La mobilisation en août 1914 

Citoyens, c’est la guerre ! La mobilisation heurte de plein fouet la vie des paysans et des citadins. 3,6 millions de Français, en majorité des paysans, rejoignent le front à partir du 2 août. Parmi eux, 406 000 viennent du Sud-Ouest.

Le 1er août 1914, à 16 h 40, l'État-major de la 18e région militaire de Bordeaux, rue Vital-Carles, réceptionne l'ordre de mobilisation générale. Tous les hommes de 20 à 48 ans sont appelés sous les drapeaux : c'est la guerre. Sinistre, le tocsin sonne dans tous les clochers de la Gironde où l'on placarde des centaines d'affiches…

Dans un « ordre parfait », la mobilisation s'étalera jusqu'à la mi-août. Dès le 2, les réservistes affluent à Libourne qui abrite les 678 cavaliers du 15e régiment de dragons, et à Bordeaux, dans les casernes Niel, Boudet, Nansouty, Pelleport et Xaintrailles. Malgré l'ambiance plombée, on rit parfois : le 3 août, au marché des Capucins, une marchande offre des fruits à un troupier. D'autres suivent et se mettent à le bombarder, lui et ses camarades, de pêches, choux, carottes et prunes.

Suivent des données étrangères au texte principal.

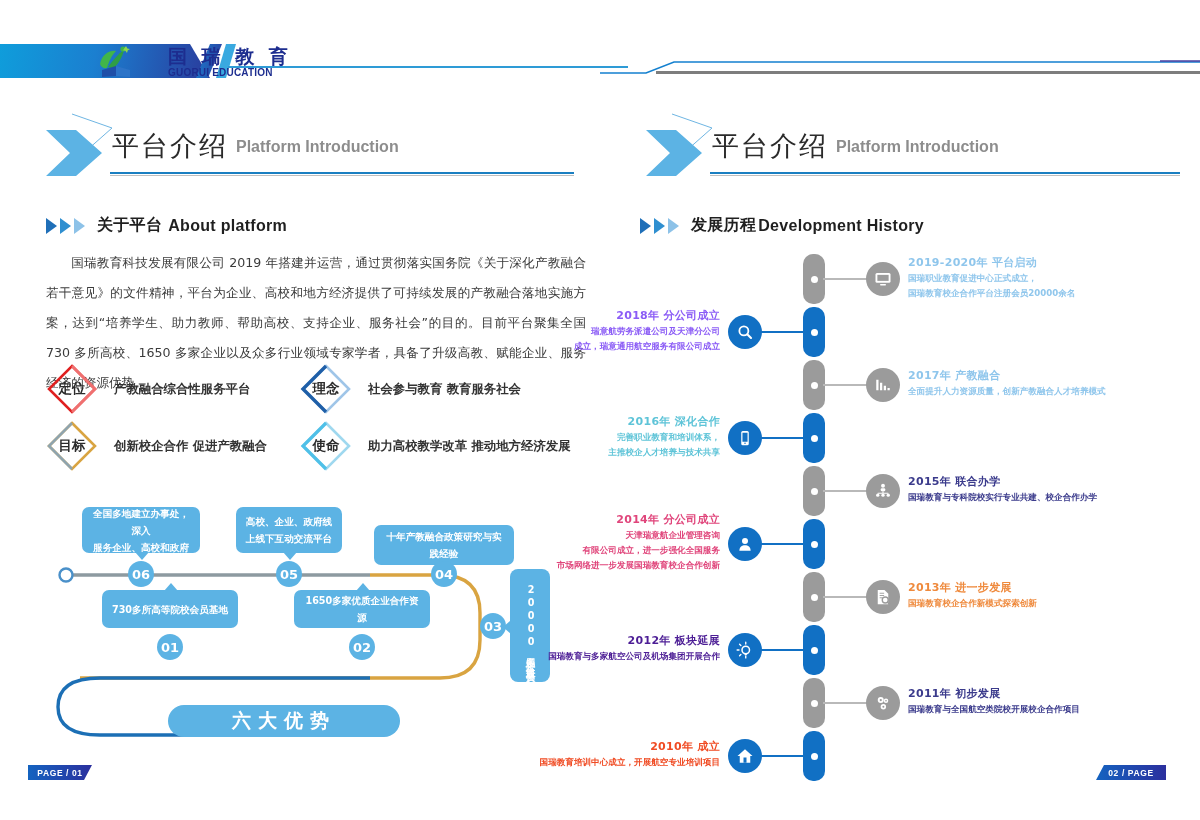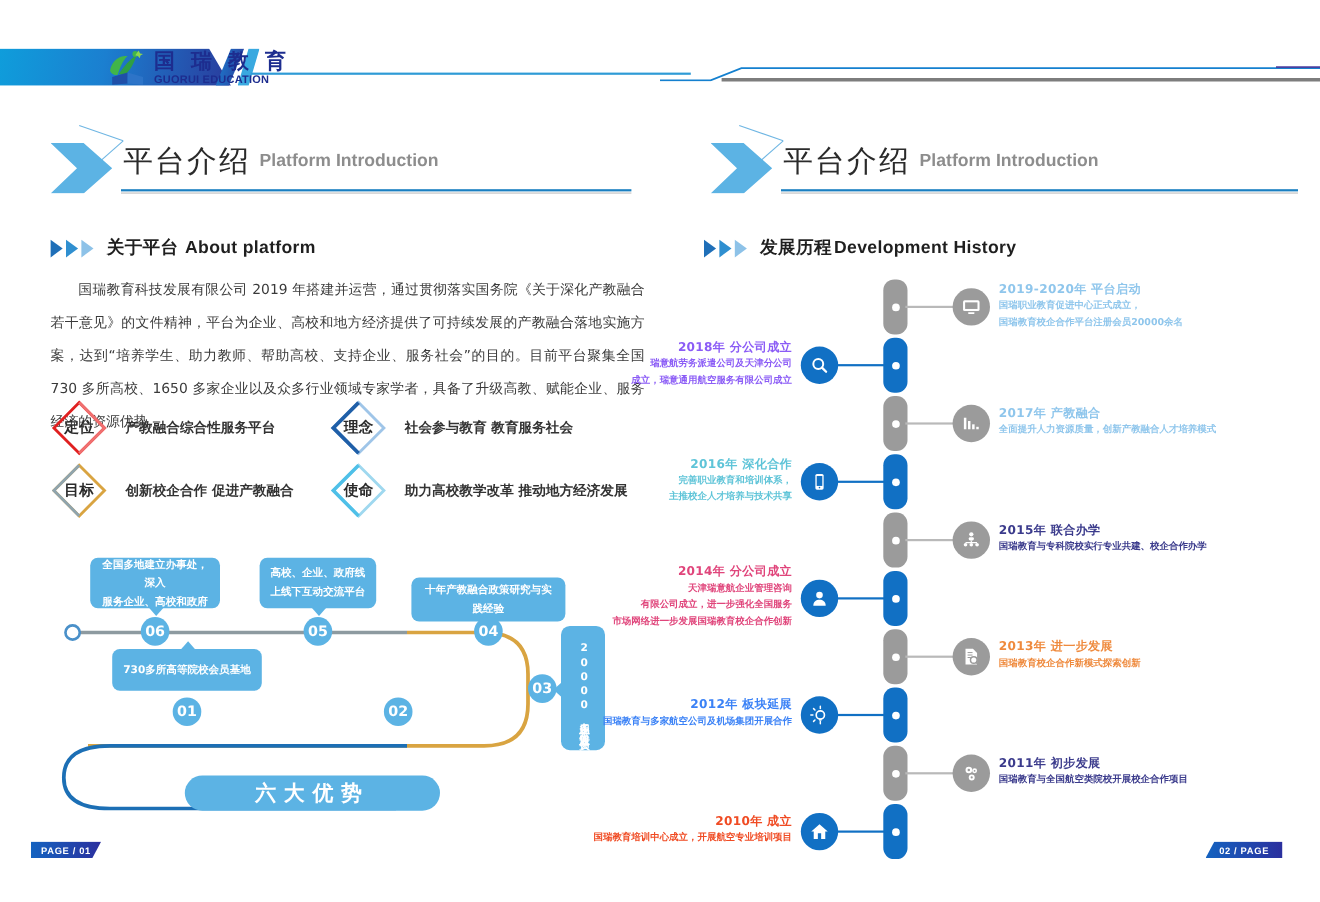--- a/index.html
+++ b/index.html
@@ -16,21 +16,21 @@
   .hdr-ribbon{position:absolute;left:0;top:44px;width:210px;height:34px;
     background:linear-gradient(100deg,#0f9ddb 0%,#1b7fd0 45%,#2a3b9c 100%);
     clip-path:polygon(0 0,190px 0,210px 34px,0 34px);}
   .hdr-slash1{position:absolute;left:196px;top:44px;width:26px;height:34px;
     background:linear-gradient(100deg,#1b7fd0,#2a3b9c);
     clip-path:polygon(14px 0,26px 0,12px 34px,0 34px);}
   .hdr-slash2{position:absolute;left:216px;top:44px;width:20px;height:34px;
     background:#39a9e0;
     clip-path:polygon(10px 0,20px 0,10px 34px,0 34px);}
 
-  .logo-wrap{position:absolute;left:96px;top:44px;height:36px;display:flex;align-items:center;}
+  .logo-wrap{position:absolute;left:96px;top:44px;height:36px;display:flex;align-items:center;gap:28px;}
   .logo-mark{width:40px;height:36px;position:relative;margin-right:4px;}
   .logo-cn{font-family:"DejaVu Sans","Liberation Sans",sans-serif;
     font-size:19px;font-weight:700;letter-spacing:4px;color:#1d2d8f;line-height:20px;}
   .logo-en{font-size:10px;font-weight:700;letter-spacing:.2px;color:#1d2d8f;line-height:11px;margin-top:1px;}
 
   .hdr-line-r{position:absolute;left:228px;top:66px;width:400px;height:2px;background:#2e9bd6;}
 
   
   .hdr-thin{position:absolute;top:60px;left:600px;width:600px;height:14px;}
 
@@ -237,20 +237,23 @@
     <div class="adv-box tail-d" style="left:334px;top:30px;width:140px;height:40px">
       <span>十年产教融合政策研究与实践经验</span>
     </div>
     <div class="adv-num" style="left:391px;top:66px">04</div>
 
     <div class="adv-box tail-u" style="left:62px;top:95px;width:136px;height:38px">
       <span>730多所高等院校会员基地</span>
     </div>
     <div class="adv-num" style="left:117px;top:139px">01</div>
 
+    <div class="adv-box tail-u" style="left:254px;top:95px;width:136px;height:38px">
+      <span>1650多家优质企业合作资源</span>
+    </div>
     <div class="adv-num" style="left:309px;top:139px">02</div>
 
     <div class="adv-num" style="left:440px;top:118px;z-index:4">03</div>
     <div class="adv-vert tail-l" style="left:470px;top:74px;width:40px;height:113px">20000多用户平台注册会员</div>
 
     <div class="adv-pill" style="left:128px;top:210px;width:232px;height:32px">六大优势</div>
   </div>
 
   <div class="sec-title" style="left:646px;top:128px;width:530px;height:56px">
     <svg class="arrow-outline">
@@ -382,21 +385,21 @@
       <div class="tl-seg" style="top: 377px; height: 50px; background: rgb(17, 112, 196);"></div>
       <div class="tl-dot" style="top: 398.5px;"></div>
       <div class="tl-conn" style="top: 401px; background: rgb(17, 112, 196); left: 140px; width: 45px;"></div>
       <div class="tl-icon" style="top: 385px; left: 108px; background: rgb(17, 112, 196);">
         <svg width="18" height="18" viewBox="0 0 24 24">
           <circle cx="13" cy="12" r="5" fill="none" stroke="#ffffff" stroke-width="2"></circle>
           <path d="M13 4 L13 1.5 M6.5 6 L4.8 4.3 M4 12 L1.5 12 M6.5 18 L4.8 19.7 M13 20 L13 22.5" stroke="#ffffff" stroke-width="1.8" stroke-linecap="round"></path>
           <rect x="11.5" y="16.5" width="3" height="2.4" fill="#ffffff"></rect>
         </svg>
       </div>
-      <div class="tl-txt" style="color: #3b82f6; top: 384px; right: 480px; text-align: right; width: 320px;">
+      <div class="tl-txt" style="color: #4c1d95; top: 384px; right: 480px; text-align: right; width: 320px;">
         <div class="tl-year">2012年  板块延展</div>
         <div class="tl-desc">国瑞教育与多家航空公司及机场集团开展合作</div>
       </div>
       <div class="tl-seg" style="top: 430px; height: 50px; background: rgb(155, 155, 155);"></div>
       <div class="tl-dot" style="top: 451.5px;"></div>
       <div class="tl-conn" style="top: 454px; background: rgb(185, 185, 185); left: 203px; width: 48px;"></div>
       <div class="tl-icon" style="top: 438px; left: 246px; background: rgb(155, 155, 155);">
         <svg width="18" height="18" viewBox="0 0 24 24">
           <circle cx="9" cy="8" r="4" fill="#ffffff"></circle>
           <circle cx="9" cy="8" r="1.5" fill="#9b9b9b"></circle>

Les « pious-pious » repartent chargés de nourriture et contents, sourit le journal qui, moins drôle, appelle aussi à « dénoncer les espions ». Le 5 août, la foule escorte le 144e régiment d'infanterie vêtu de drap bleu et du fameux pantalon rouge garance. Les larmes coulent. Résolus, les soldats défilent cours Victor-Hugo en chantant « Vous n'aurez pas l'Alsace et la Lorraine », avant de s'embarquer gare d'Orléans, à La Bastide : direction la Lorraine et le front. Sans cocoricos mais avec sérieux : on fait son devoir et on veut en découdre avec les Allemands. Et puis on a une certitude : le conflit sera court, pas plus de trois mois. Au pire, on sera de retour à Noël…

La guerre durera quatre ans et 19 844 Girondins mobilisés seront tués, comme le jeune écrivain bordelais, Jean de la Ville de Mirmont, ami de François Mauriac, mort au chemin des Dames le 28 novembre 1914. Mais il y aura aussi des miracles : les six frères de la famille Besnier, de Blanquefort, reviendront tous sains et saufs.

Qui va s’occuper de la ferme ? En pleine moisson, le tocsin prend le monde rural de court. Mal informés, les paysans ne s’attendaient pas à la guerre. À la différence des ouvriers, tous ceux qui sont en âge d’être mobilisés le sont : dans les campagnes, c’est la catastrophe et l’angoisse. Comment assurer les récoltes ? Et la prochaine vendange, qui la fera ? Mieux préparés à l’inéluctable, les citadins balancent entre enthousiasme patriotique, résignation, peur et détresse : la vie ordinaire, c’est fini. Les magasins licencient leurs employés qui partent au front. Les femmes s’inquiètent : « Les hommes de plus de 45 ans sont-ils mobilisés ? ». « La Petite Gironde » ouvre une rubrique quotidienne de « Réponses aux questions ». Avant de partir à la guerre, on se marie à tour de bras et la colonne des avis de mariage s’allonge dans le journal.

À Bordeaux, l’absence des hommes réduit le service des tramways. Les cafés ferment à 8 heures, par « ordre de la ville », et le soir, la foule déambule sans gaieté dans les rues. Dès le 3 août, le maire, Charles Gruet, en bon organisateur, fait voter par le Crédit municipal un crédit de 100 000 F, destiné aux familles nécessiteuses que les hommes enrôlés ne peuvent plus nourrir. Arcachon fera de même. À Soulac, Margaux et Blaye, on publie les derniers succès au certificat d’étude. On annule les colonies de vacances avant d’ajourner l’ouverture de la chasse : personne ne songe à crier au scandale.

Article du journal Sud-ouest du 4 août 2014, Cathy Lafon.